_Text section_:
[Start of Attachment]
Self-critique (if necessary):

------------------------------------------------

Self-critique rating:

*********************************************

Question: `q003. Use the equation `ds = (vf + v0) / 2 * `dt to determine the initial velocity of an object which accelerates uniformly through a distance of 80 meters in 10 seconds, ending up at a velocity of 6 meters / sec. begin by solving the equation for the desired quantity. Show every step of your solution.

YYYYYYYYYYYYYYYYYYYYYYYYYYYYYYYYYYYYYYYYYYY

Your solution:

80 = (6 + v0) / 2 x 10

2/10 x 80 = 6 + v0 multiply both sides by 2/10

16 = 6 + v0 subtract 6

v0 = 10 m/s

confidence rating #$&*:32; 3

^^^^^^^^^^^^^^^^^^^^^^^^^^^^^^^^^^^^^^

.............................................
[End of Attachment]
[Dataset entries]
[Start of Attachment]
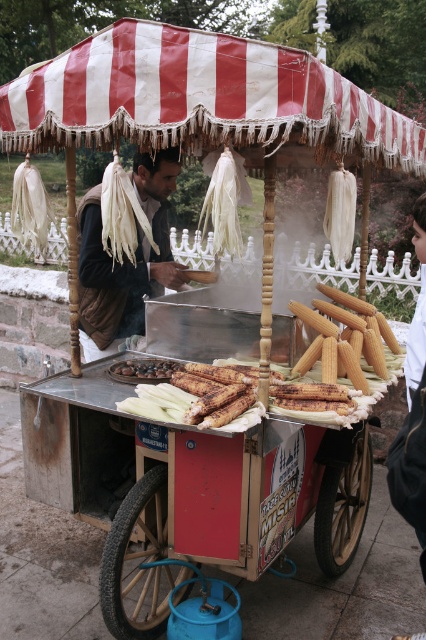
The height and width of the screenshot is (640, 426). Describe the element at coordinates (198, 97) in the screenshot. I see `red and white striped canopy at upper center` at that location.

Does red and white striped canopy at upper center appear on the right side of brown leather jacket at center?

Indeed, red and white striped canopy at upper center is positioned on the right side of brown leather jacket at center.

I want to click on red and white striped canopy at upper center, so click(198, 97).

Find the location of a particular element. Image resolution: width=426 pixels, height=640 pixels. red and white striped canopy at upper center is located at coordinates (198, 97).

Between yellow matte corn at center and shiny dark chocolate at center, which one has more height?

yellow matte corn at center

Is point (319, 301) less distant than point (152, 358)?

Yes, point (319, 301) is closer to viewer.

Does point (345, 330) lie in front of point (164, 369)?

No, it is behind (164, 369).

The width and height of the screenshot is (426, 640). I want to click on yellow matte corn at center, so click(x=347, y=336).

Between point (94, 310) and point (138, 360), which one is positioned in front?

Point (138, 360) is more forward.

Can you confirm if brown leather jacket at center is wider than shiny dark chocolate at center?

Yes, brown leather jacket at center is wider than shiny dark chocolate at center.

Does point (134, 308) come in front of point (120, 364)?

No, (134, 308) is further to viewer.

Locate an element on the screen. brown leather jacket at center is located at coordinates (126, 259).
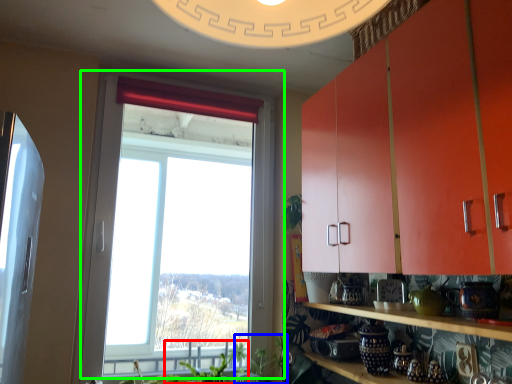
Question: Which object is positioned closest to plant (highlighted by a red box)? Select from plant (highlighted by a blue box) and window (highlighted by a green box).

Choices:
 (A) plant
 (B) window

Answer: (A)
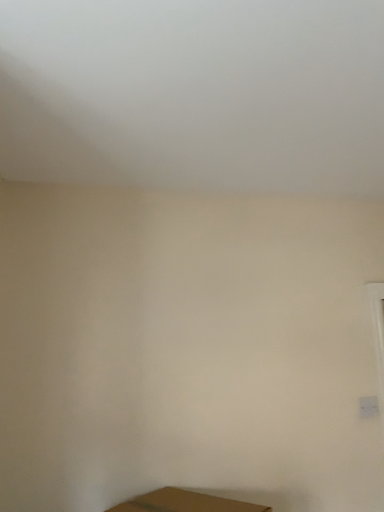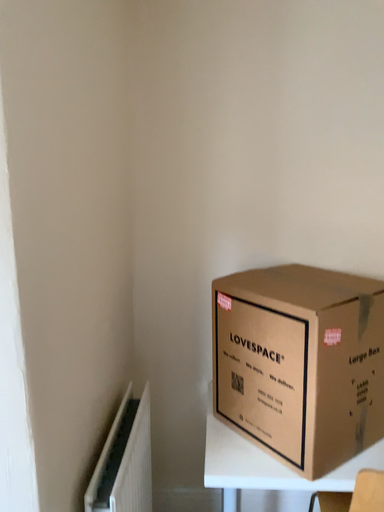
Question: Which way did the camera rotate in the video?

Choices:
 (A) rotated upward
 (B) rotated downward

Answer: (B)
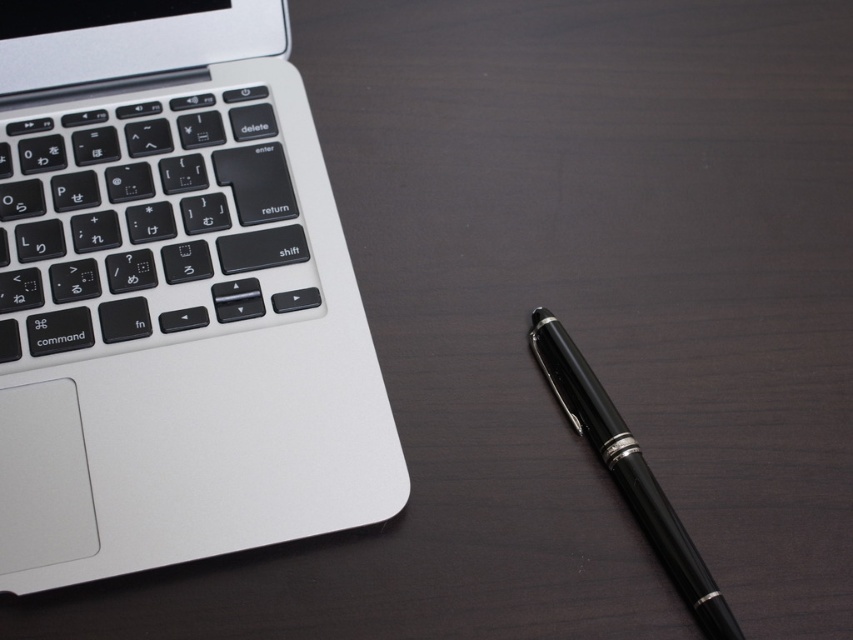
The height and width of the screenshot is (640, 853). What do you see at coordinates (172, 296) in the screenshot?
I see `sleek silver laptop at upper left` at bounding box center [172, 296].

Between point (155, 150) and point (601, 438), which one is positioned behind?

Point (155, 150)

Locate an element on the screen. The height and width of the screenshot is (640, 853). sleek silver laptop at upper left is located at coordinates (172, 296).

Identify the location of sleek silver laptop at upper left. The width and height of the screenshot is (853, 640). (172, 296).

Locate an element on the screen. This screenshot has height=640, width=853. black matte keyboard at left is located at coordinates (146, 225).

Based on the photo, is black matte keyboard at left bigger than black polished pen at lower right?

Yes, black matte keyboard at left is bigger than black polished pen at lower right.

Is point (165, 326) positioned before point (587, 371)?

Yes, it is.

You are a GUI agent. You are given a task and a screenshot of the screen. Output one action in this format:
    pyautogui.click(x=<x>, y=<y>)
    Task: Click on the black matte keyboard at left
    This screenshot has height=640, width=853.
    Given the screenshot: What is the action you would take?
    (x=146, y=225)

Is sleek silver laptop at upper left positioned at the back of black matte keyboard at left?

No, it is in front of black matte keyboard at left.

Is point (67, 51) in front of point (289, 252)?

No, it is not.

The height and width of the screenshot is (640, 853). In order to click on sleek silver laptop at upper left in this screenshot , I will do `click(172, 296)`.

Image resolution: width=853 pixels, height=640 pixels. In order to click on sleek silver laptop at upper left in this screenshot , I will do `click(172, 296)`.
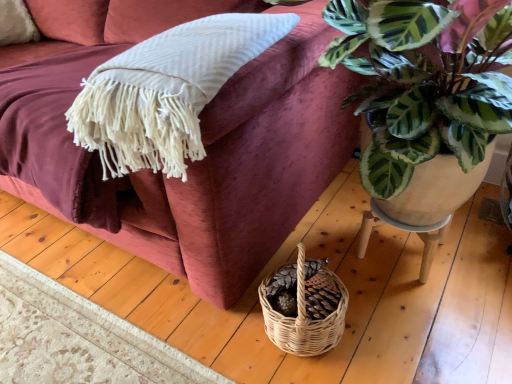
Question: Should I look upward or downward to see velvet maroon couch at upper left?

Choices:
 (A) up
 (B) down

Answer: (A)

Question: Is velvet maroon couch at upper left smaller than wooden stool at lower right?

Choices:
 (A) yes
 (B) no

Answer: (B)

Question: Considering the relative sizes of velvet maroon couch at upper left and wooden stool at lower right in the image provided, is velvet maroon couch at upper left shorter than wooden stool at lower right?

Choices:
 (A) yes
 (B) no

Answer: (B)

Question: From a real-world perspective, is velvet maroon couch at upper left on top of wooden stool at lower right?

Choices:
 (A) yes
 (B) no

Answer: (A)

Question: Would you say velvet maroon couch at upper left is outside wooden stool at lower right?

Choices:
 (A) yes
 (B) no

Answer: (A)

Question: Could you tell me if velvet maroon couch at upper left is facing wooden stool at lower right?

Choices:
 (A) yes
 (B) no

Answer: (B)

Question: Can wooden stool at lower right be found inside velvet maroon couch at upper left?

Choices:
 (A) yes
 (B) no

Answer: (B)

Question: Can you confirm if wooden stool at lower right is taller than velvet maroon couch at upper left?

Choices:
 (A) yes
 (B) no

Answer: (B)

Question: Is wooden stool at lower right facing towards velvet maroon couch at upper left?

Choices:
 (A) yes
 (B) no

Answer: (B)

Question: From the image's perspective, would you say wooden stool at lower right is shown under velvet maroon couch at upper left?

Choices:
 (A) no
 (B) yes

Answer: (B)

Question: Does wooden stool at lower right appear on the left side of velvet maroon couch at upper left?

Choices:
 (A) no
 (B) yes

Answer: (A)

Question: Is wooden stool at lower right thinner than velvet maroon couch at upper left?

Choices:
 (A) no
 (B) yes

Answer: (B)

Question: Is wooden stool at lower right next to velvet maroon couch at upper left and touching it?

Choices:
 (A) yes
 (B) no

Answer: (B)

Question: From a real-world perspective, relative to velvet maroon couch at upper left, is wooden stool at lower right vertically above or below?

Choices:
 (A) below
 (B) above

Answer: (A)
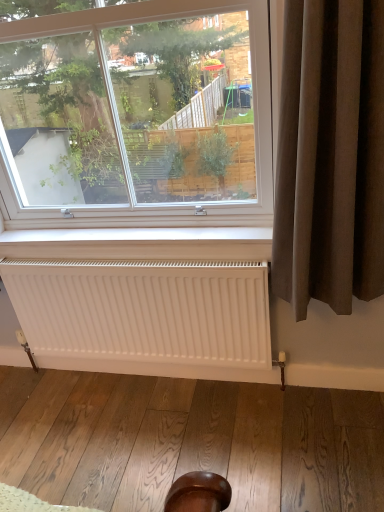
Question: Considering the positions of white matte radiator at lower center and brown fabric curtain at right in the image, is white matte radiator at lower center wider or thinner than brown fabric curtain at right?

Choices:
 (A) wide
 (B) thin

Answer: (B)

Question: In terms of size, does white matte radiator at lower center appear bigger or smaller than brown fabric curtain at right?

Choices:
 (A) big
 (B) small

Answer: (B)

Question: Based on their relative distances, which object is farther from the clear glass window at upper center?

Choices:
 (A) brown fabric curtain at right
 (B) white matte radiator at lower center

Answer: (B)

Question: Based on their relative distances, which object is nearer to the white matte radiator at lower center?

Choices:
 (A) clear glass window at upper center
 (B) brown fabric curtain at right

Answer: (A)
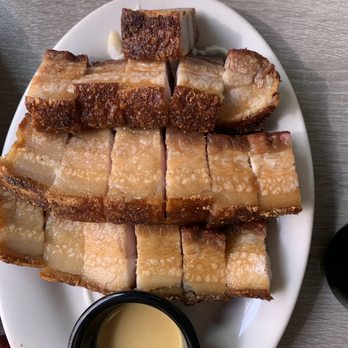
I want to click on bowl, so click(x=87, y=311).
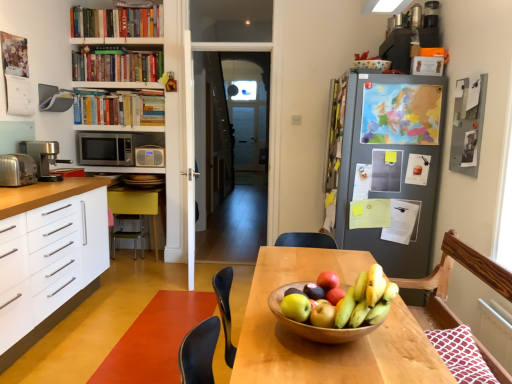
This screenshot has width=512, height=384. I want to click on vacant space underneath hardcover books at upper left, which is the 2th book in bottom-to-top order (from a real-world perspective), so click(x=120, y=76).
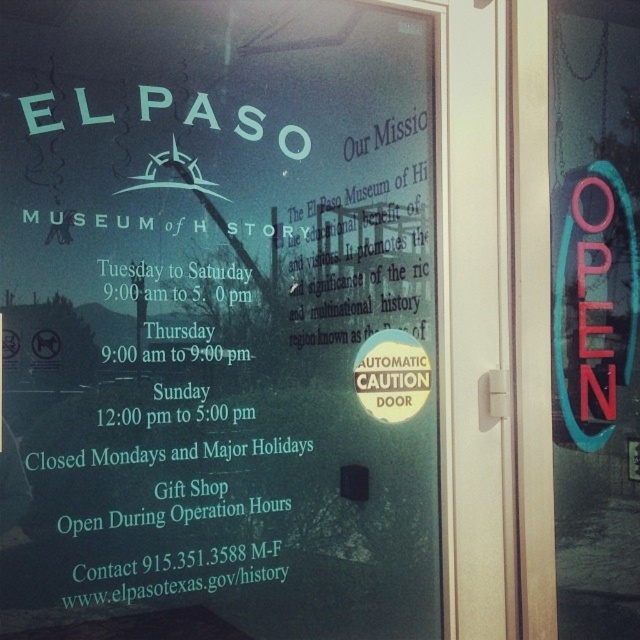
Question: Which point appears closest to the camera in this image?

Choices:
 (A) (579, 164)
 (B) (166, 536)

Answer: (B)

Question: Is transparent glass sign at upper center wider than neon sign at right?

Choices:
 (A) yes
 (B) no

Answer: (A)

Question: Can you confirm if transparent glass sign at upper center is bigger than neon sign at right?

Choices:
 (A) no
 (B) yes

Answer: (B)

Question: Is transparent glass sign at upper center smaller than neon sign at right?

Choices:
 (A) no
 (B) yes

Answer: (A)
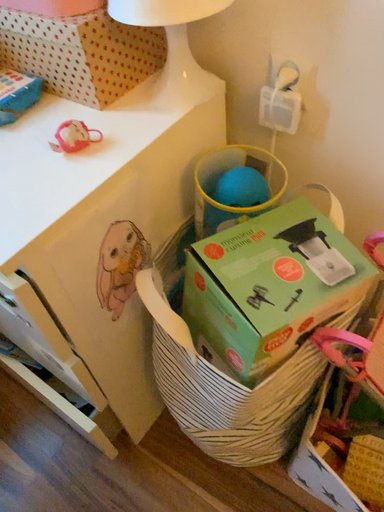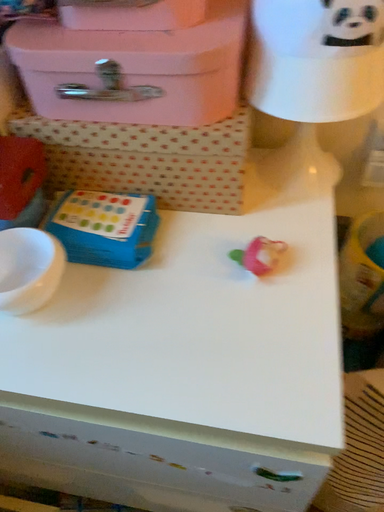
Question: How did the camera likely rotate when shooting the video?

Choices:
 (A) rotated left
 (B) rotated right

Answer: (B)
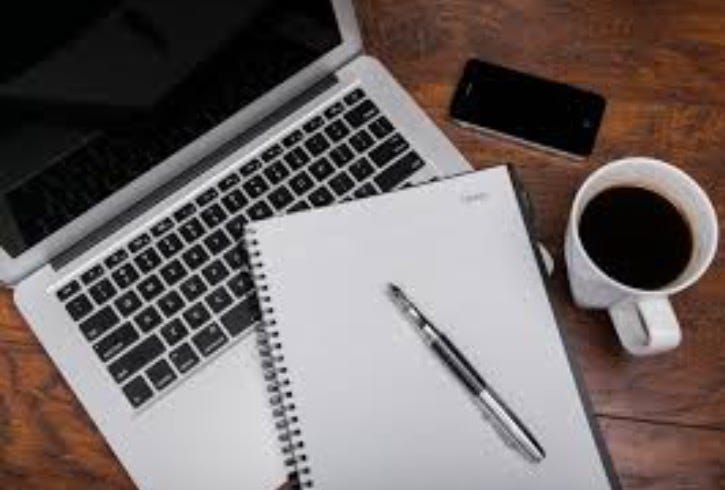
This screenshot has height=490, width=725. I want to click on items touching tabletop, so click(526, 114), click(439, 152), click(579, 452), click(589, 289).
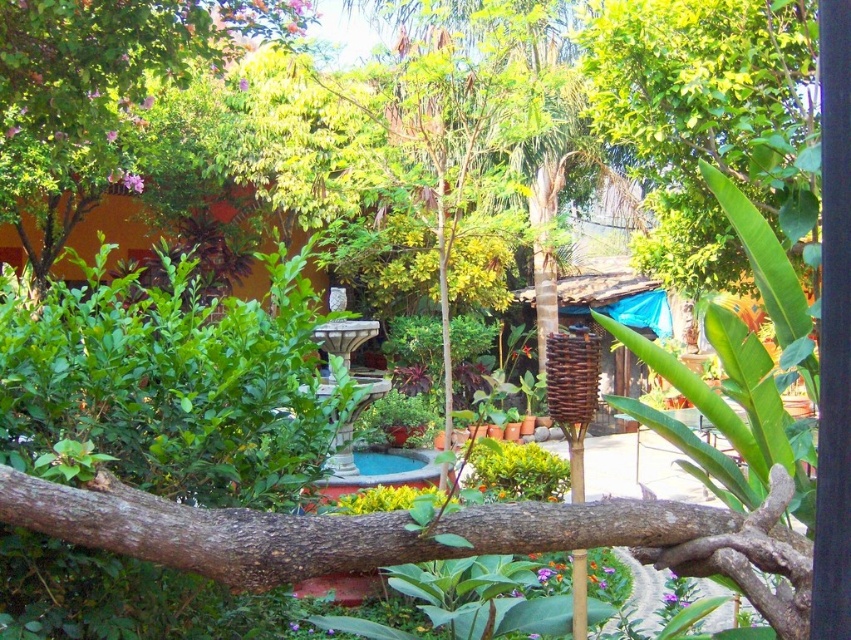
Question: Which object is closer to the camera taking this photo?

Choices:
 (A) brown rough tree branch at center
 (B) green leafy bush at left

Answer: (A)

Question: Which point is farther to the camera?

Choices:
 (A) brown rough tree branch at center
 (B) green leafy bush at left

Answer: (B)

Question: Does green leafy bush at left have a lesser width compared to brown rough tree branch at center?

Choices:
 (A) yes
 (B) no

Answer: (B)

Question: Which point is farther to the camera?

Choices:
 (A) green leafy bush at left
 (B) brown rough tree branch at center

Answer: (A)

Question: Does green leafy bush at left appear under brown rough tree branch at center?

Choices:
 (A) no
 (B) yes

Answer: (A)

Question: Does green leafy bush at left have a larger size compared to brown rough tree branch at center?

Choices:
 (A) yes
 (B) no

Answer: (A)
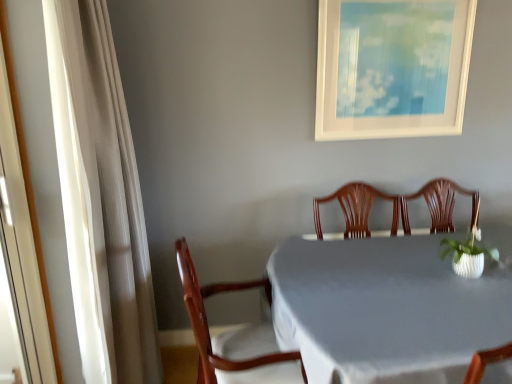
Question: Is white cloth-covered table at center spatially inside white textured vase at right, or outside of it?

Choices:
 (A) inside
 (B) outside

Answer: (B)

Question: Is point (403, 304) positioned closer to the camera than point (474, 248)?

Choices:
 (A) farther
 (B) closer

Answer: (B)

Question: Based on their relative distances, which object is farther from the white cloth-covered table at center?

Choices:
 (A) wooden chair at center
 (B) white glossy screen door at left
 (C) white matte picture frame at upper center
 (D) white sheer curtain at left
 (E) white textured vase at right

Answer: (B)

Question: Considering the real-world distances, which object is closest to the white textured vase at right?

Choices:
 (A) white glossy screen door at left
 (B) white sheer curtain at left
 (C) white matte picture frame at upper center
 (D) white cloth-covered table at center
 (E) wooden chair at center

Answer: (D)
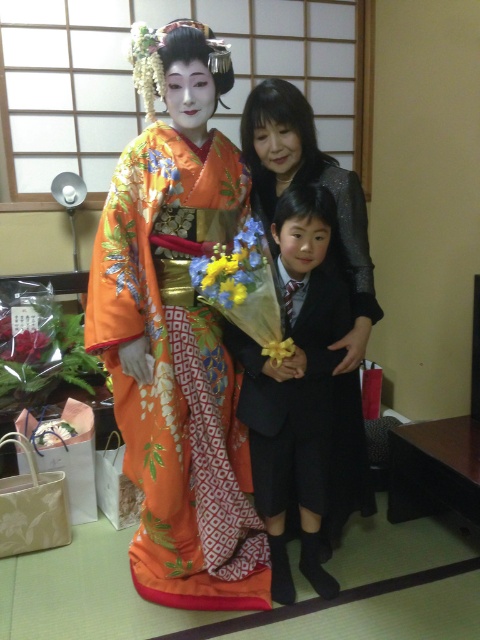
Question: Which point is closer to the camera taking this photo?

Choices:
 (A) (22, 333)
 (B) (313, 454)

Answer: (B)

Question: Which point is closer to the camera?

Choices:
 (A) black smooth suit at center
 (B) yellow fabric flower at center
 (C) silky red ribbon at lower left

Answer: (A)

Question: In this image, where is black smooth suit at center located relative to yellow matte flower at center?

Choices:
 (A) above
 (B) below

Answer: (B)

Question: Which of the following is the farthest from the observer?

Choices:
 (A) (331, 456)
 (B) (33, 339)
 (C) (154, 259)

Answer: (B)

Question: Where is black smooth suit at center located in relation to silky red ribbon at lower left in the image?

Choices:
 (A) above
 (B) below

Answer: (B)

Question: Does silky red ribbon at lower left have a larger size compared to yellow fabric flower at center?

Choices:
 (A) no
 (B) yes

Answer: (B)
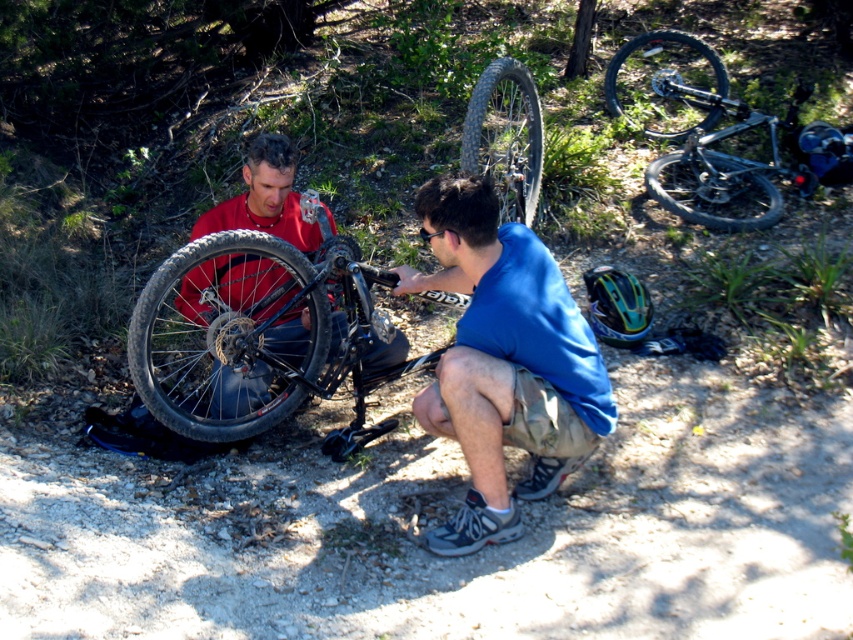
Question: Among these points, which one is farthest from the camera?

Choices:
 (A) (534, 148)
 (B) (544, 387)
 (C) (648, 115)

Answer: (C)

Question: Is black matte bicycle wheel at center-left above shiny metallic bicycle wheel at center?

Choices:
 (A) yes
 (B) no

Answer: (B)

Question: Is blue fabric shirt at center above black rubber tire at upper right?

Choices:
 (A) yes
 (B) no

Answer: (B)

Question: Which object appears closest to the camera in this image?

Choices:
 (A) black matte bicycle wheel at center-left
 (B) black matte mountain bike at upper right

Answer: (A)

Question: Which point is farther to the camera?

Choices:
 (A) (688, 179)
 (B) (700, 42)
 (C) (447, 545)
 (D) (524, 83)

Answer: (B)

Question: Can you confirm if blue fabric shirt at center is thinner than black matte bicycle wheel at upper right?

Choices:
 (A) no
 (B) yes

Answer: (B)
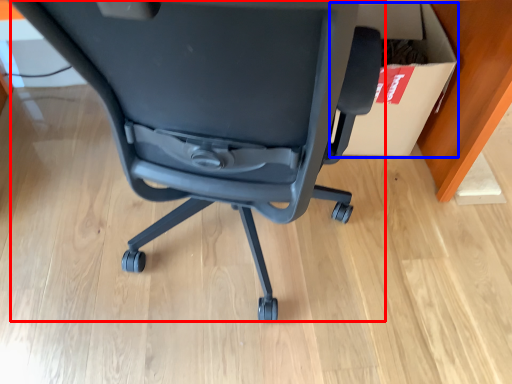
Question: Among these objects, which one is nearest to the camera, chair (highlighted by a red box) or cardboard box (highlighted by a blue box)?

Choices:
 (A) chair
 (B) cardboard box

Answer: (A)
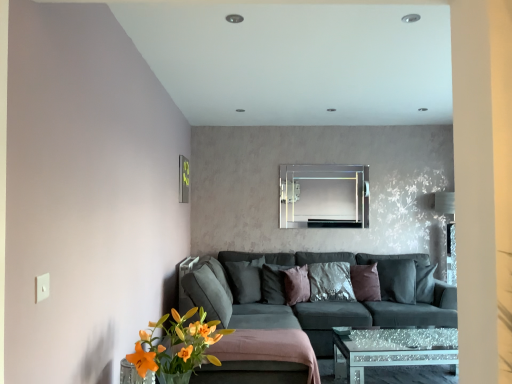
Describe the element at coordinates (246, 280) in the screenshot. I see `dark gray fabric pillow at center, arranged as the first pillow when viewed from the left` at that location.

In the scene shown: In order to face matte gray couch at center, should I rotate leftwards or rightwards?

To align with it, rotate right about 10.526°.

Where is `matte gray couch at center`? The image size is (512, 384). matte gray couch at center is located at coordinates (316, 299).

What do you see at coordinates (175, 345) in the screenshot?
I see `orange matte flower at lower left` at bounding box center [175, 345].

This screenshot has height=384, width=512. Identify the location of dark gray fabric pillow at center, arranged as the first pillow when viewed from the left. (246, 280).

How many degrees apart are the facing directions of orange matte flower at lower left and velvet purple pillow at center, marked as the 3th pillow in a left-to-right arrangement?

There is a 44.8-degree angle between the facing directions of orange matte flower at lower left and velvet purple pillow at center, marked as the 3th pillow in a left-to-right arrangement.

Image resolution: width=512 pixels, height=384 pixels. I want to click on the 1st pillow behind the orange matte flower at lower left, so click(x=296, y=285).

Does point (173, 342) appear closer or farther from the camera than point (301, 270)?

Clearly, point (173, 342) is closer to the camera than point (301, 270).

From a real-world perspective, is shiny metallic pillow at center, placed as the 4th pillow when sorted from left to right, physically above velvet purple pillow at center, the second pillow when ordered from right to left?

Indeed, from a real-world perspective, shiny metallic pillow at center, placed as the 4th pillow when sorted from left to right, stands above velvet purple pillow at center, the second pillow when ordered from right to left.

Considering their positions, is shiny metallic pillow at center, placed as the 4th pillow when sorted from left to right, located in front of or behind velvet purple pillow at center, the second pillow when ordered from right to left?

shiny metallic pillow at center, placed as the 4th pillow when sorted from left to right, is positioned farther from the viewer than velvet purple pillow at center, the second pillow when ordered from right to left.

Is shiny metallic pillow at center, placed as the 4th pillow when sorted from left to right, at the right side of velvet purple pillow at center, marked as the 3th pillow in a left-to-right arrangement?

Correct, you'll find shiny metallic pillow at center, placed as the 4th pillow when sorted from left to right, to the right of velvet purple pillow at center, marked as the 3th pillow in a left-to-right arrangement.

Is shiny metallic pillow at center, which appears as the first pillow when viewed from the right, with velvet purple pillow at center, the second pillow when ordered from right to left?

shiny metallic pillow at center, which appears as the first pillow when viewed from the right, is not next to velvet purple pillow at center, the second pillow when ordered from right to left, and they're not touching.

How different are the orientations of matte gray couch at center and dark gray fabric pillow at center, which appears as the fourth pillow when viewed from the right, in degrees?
[End of Attachment]
_Your instructions_: Decide whether each statement below agrees with the physics exercise, and for each give yes or no with the deciding words of the text quoted. 1. The object travels 80 meters in 10 seconds. 2. The object finishes at a velocity of 10 meters per second. 3. The solution multiplies both sides of the equation by 2/10.

_Expected output_:
1. Yes: "accelerates uniformly through a distance of 80 meters in 10 seconds"
2. No: "ending up at a velocity of 6 meters / sec"
3. Yes: "multiply both sides by 2/10"